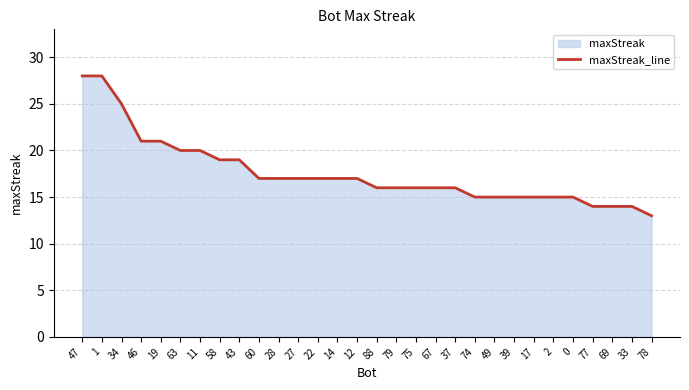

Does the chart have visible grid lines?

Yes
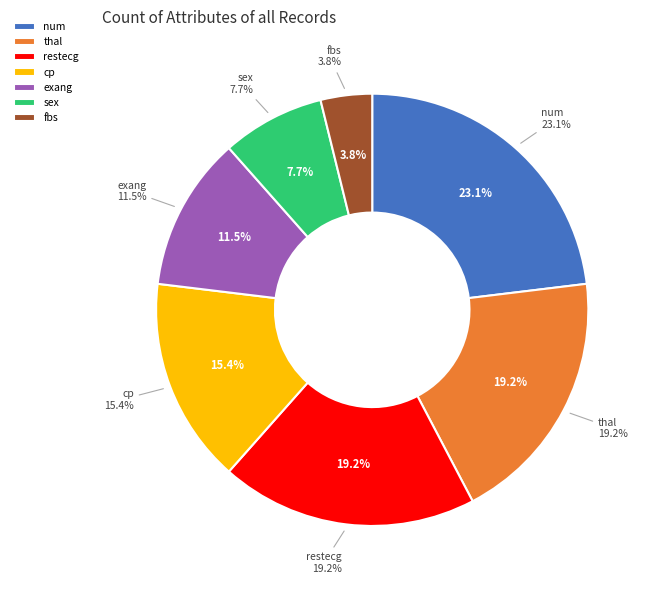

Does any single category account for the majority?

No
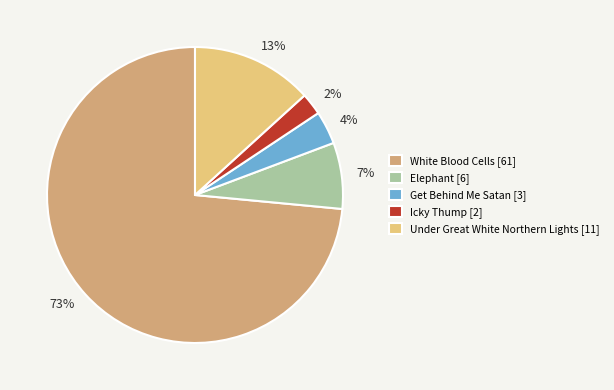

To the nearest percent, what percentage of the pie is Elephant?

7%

—————

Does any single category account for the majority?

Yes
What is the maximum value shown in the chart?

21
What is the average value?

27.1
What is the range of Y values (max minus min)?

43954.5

—————

**Your task:**
Pull out every line of the material above that contains the string "chart", matching case exactly.

**Problem solution:**
Does the chart have visible grid lines?
What is the maximum value shown in the chart?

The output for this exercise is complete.